The first is best-practice adherence: does the model reliably follow briefs, use correct typography, place CTAs appropriately, maintain design system consistency? This is convergence territory — trainable, measurable, optimisable.
The second is steerability: can the model produce meaningfully different outputs in response to different creative directions without collapsing toward a single house style? This is divergence territory — and it's where most models today are weakest.
A model can be strong on one axis and weak on the other. Claude at ideation shows high creative range but weaker spec compliance — useful as a creative partner generating divergent options, less reliable for final-pass adherence. Gemini at mockup shows strong spec compliance but less creative range — reliable for executing against a defined system, harder to steer toward unexpected directions.

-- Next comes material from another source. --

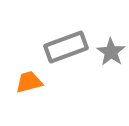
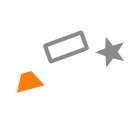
gray star: rotated 16 degrees counterclockwise
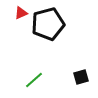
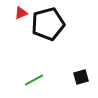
green line: rotated 12 degrees clockwise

Neither profile is wrong. They serve different moments in a creative workflow. The mistake is treating them as interchangeable.

What marketing managers should do with this
Three things follow from this research for marketing managers running AI-assisted creative production.

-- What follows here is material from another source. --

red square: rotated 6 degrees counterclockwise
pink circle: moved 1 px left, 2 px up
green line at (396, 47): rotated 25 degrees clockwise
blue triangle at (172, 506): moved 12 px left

First, stop evaluating AI tools against a single universal benchmark. The question isn't which tool is best — it's which tool is best for which phase. Build evaluation criteria that track the actual stages of your creative workflow: discovery and direction-setting, execution against a defined brief, final-pass refinement and production readiness. These are different tasks that reward different capabilities.
Second, treat evaluator disagreement as signal. If your team is split on whether an AI output is good, that's not a failure to reach the right answer — it's often evidence that the question has shifted from craft to taste. Map the disagreement: what are people disagreeing about? Is it a functional concern (the hierarchy doesn't work) or a taste concern (this doesn't feel right for our brand)? The first is fixable. The second requires steerability, and not all tools offer it.
Third, take mode collapse seriously as a business risk. If every campaign brief runs through the same model with the same prompting approach, the output will converge — not just within a project, but across your creative programme over time. The brand won't look wrong. It will look like everyone else.
The Contra research used a panel of evaluators drawn from over 1.5 million independent professional creatives. The scale matters less than the methodology: the explicit separation of verifiable quality from taste-driven preference is what makes the findings actionable. Most AI evaluations measure one and ignore the other.
The real question
The question most marketing teams are asking — is this AI tool good enough? — is too blunt to be useful. Good enough for what? At which stage? Toward whose taste?
Creative work has always been evaluated on two registers simultaneously: shared standards that make work functional, and individual judgment that makes it distinctive. The AI tools that will earn sustained use in serious marketing organisations are the ones that respect both — not just the tools that can clear a quality threshold, but the ones that can be pointed in a direction and held there.
No current model does both reliably. That's the finding. It's also, for any marketing manager choosing or building creative AI workflows, the most useful place to start.